┌────────

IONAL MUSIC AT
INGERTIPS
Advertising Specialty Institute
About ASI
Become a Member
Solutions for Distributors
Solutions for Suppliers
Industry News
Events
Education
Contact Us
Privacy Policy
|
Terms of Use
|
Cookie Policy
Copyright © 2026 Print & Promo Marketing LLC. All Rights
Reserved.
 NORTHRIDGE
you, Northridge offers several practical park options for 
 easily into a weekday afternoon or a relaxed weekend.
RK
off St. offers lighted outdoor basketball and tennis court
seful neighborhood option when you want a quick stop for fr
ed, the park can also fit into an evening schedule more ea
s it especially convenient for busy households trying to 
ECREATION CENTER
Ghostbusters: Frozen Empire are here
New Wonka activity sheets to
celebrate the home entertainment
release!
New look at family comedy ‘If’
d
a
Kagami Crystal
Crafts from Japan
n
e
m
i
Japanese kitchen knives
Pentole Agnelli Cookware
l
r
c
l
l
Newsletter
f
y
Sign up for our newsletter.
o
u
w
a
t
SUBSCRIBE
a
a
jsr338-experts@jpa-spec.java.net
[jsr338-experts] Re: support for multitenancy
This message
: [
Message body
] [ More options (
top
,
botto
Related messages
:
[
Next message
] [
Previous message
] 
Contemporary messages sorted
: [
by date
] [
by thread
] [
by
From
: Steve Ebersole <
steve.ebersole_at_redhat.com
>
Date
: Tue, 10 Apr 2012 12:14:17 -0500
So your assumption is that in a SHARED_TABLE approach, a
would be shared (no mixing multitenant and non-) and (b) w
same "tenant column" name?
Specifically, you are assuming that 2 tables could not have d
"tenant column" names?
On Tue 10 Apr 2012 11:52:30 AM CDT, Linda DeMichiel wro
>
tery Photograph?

└────────

EXERCISE :: Show every line in the listing above that contains the string "messages", matching its case exactly.

COMPLETED EXERCISE ::
Related messages
Contemporary messages sorted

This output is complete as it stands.